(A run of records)
------------------------------------------------------------------------

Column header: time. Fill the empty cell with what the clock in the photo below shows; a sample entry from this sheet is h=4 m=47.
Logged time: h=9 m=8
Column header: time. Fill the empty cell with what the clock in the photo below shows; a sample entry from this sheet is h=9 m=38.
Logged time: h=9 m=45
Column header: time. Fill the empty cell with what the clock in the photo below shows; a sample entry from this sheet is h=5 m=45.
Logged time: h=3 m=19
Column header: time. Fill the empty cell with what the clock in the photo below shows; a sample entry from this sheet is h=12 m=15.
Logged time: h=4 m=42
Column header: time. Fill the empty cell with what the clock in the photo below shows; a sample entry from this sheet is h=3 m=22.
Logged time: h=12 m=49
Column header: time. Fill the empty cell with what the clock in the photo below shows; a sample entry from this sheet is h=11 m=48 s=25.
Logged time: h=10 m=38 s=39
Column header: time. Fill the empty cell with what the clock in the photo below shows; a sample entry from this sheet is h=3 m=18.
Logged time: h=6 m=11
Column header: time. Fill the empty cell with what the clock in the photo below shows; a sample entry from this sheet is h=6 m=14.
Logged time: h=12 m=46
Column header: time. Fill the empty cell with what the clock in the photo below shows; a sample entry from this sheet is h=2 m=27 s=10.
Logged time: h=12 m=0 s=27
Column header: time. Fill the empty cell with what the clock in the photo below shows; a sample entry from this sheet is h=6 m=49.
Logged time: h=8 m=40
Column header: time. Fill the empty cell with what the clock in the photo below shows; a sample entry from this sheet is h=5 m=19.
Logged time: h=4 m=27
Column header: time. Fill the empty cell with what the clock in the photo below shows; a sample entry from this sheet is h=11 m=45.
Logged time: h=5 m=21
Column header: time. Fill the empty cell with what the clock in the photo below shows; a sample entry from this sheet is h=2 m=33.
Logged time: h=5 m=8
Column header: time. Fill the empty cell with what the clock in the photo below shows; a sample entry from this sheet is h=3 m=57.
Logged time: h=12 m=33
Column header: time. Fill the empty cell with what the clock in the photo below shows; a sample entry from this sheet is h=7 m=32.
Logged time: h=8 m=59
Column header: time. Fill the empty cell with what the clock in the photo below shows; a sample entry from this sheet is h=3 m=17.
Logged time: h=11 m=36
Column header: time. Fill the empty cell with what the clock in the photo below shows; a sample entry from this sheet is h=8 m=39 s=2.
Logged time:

------------------------------------------------------------------------

§ **Request**
Copy out the material above, substituting "Recorded time" for "Logged time" each time it appears and leaving everything else as it is.

§ **Result for this exercise**
Column header: time. Fill the empty cell with what the clock in the photo below shows; a sample entry from this sheet is h=4 m=47.
Recorded time: h=9 m=8
Column header: time. Fill the empty cell with what the clock in the photo below shows; a sample entry from this sheet is h=9 m=38.
Recorded time: h=9 m=45
Column header: time. Fill the empty cell with what the clock in the photo below shows; a sample entry from this sheet is h=5 m=45.
Recorded time: h=3 m=19
Column header: time. Fill the empty cell with what the clock in the photo below shows; a sample entry from this sheet is h=12 m=15.
Recorded time: h=4 m=42
Column header: time. Fill the empty cell with what the clock in the photo below shows; a sample entry from this sheet is h=3 m=22.
Recorded time: h=12 m=49
Column header: time. Fill the empty cell with what the clock in the photo below shows; a sample entry from this sheet is h=11 m=48 s=25.
Recorded time: h=10 m=38 s=39
Column header: time. Fill the empty cell with what the clock in the photo below shows; a sample entry from this sheet is h=3 m=18.
Recorded time: h=6 m=11
Column header: time. Fill the empty cell with what the clock in the photo below shows; a sample entry from this sheet is h=6 m=14.
Recorded time: h=12 m=46
Column header: time. Fill the empty cell with what the clock in the photo below shows; a sample entry from this sheet is h=2 m=27 s=10.
Recorded time: h=12 m=0 s=27
Column header: time. Fill the empty cell with what the clock in the photo below shows; a sample entry from this sheet is h=6 m=49.
Recorded time: h=8 m=40
Column header: time. Fill the empty cell with what the clock in the photo below shows; a sample entry from this sheet is h=5 m=19.
Recorded time: h=4 m=27
Column header: time. Fill the empty cell with what the clock in the photo below shows; a sample entry from this sheet is h=11 m=45.
Recorded time: h=5 m=21
Column header: time. Fill the empty cell with what the clock in the photo below shows; a sample entry from this sheet is h=2 m=33.
Recorded time: h=5 m=8
Column header: time. Fill the empty cell with what the clock in the photo below shows; a sample entry from this sheet is h=3 m=57.
Recorded time: h=12 m=33
Column header: time. Fill the empty cell with what the clock in the photo below shows; a sample entry from this sheet is h=7 m=32.
Recorded time: h=8 m=59
Column header: time. Fill the empty cell with what the clock in the photo below shows; a sample entry from this sheet is h=3 m=17.
Recorded time: h=11 m=36
Column header: time. Fill the empty cell with what the clock in the photo below shows; a sample entry from this sheet is h=8 m=39 s=2.
Recorded time:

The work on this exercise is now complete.